REQUIRED ACTION
Render every line of the entries below as a numbered list, skipping blank lines. Leave the pictures out of the answer.

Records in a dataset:
****************
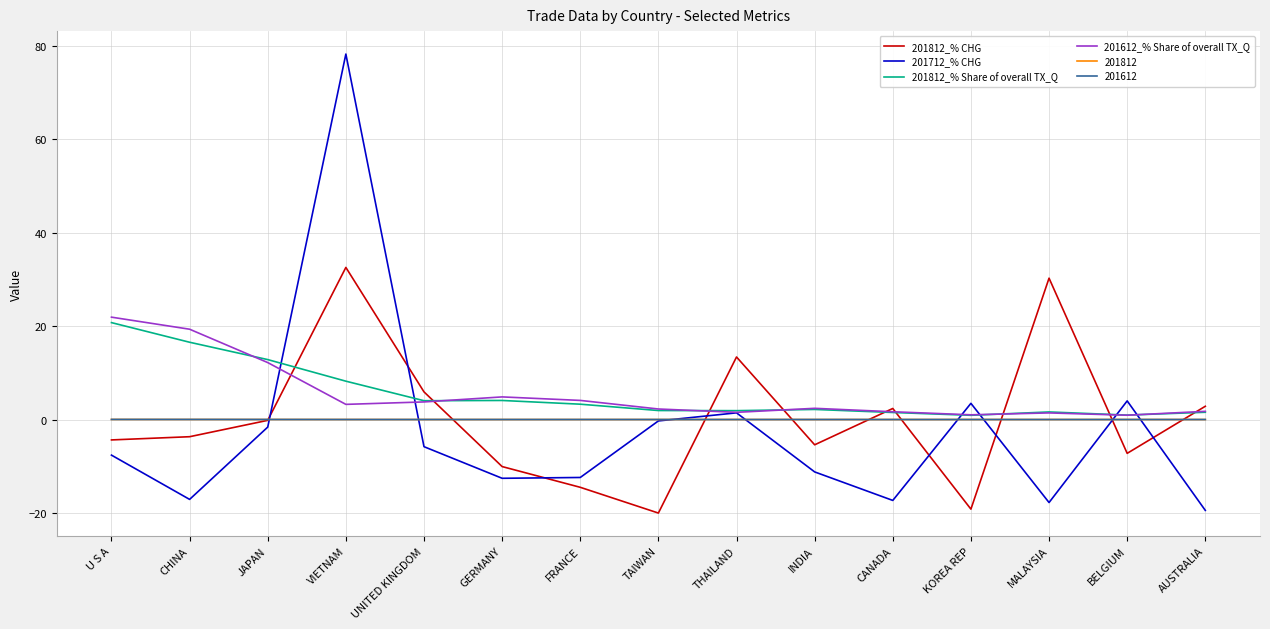

Which series has the largest range (max minus min)?

201712_% CHG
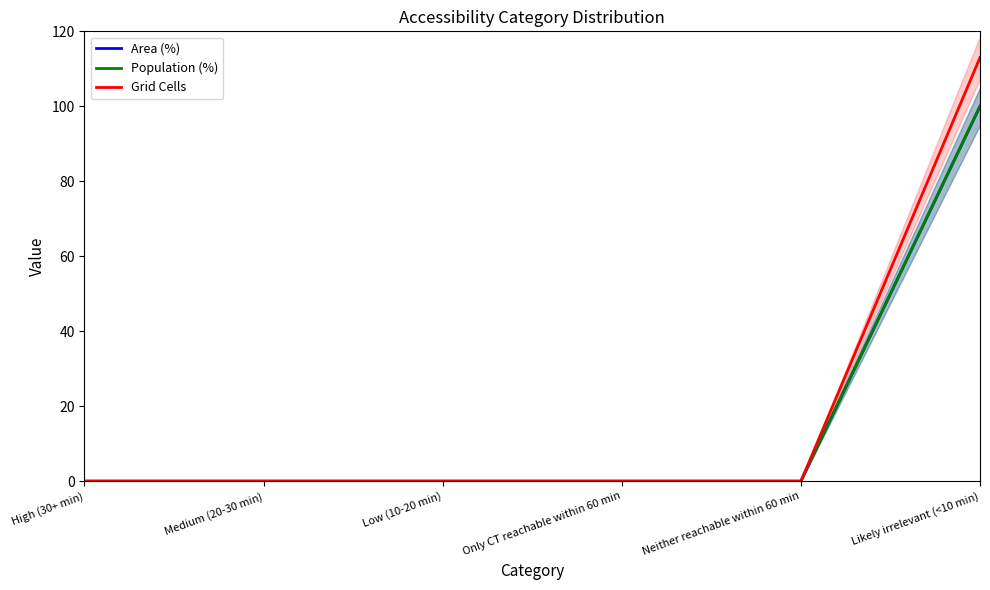

True or false: Area (%) and Population (%) cross at least once.

False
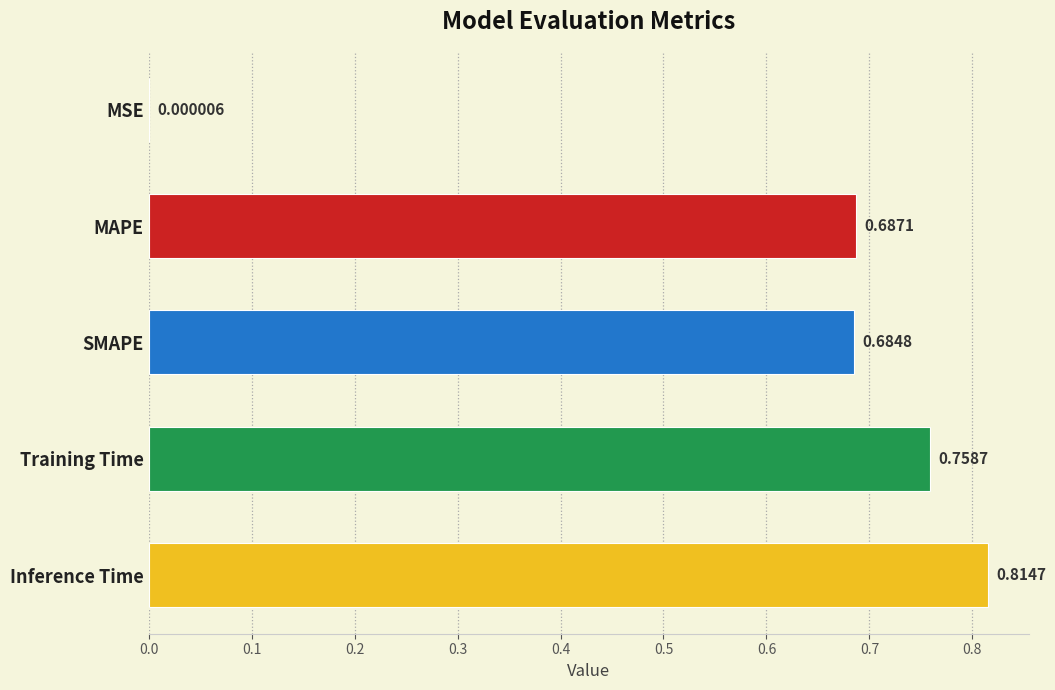

What is the sum of all values?

2.9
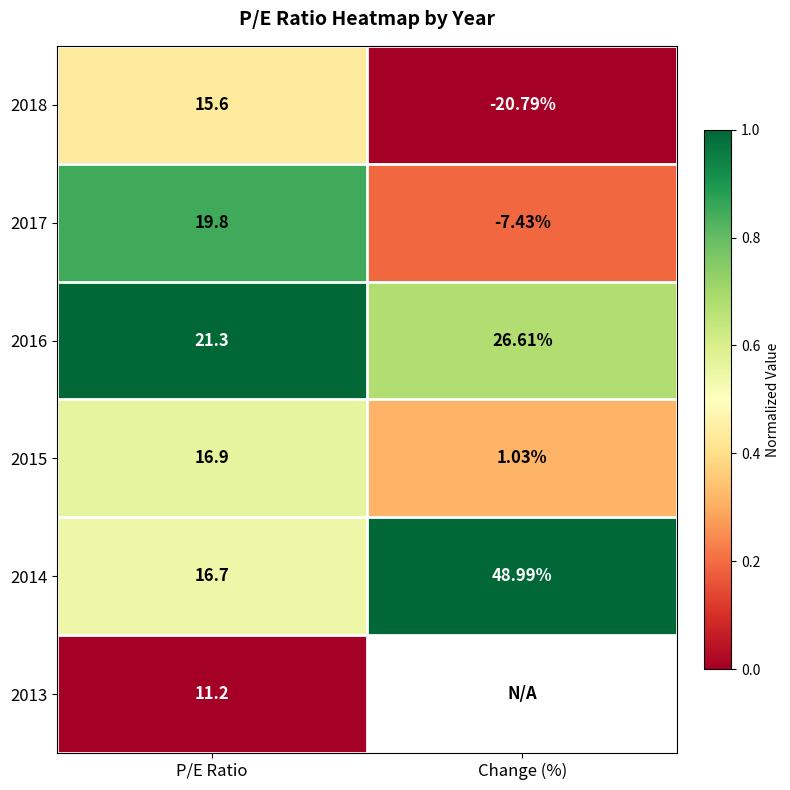

What is the spread (max minus min) of values at P/E Ratio?

10.1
****************
PROBLEM SOLUTION
1. Which series has the largest range (max minus min)?
2. 201712_% CHG
3. True or false: Area (%) and Population (%) cross at least once.
4. False
5. What is the sum of all values?
6. 2.9
7. What is the spread (max minus min) of values at P/E Ratio?
8. 10.1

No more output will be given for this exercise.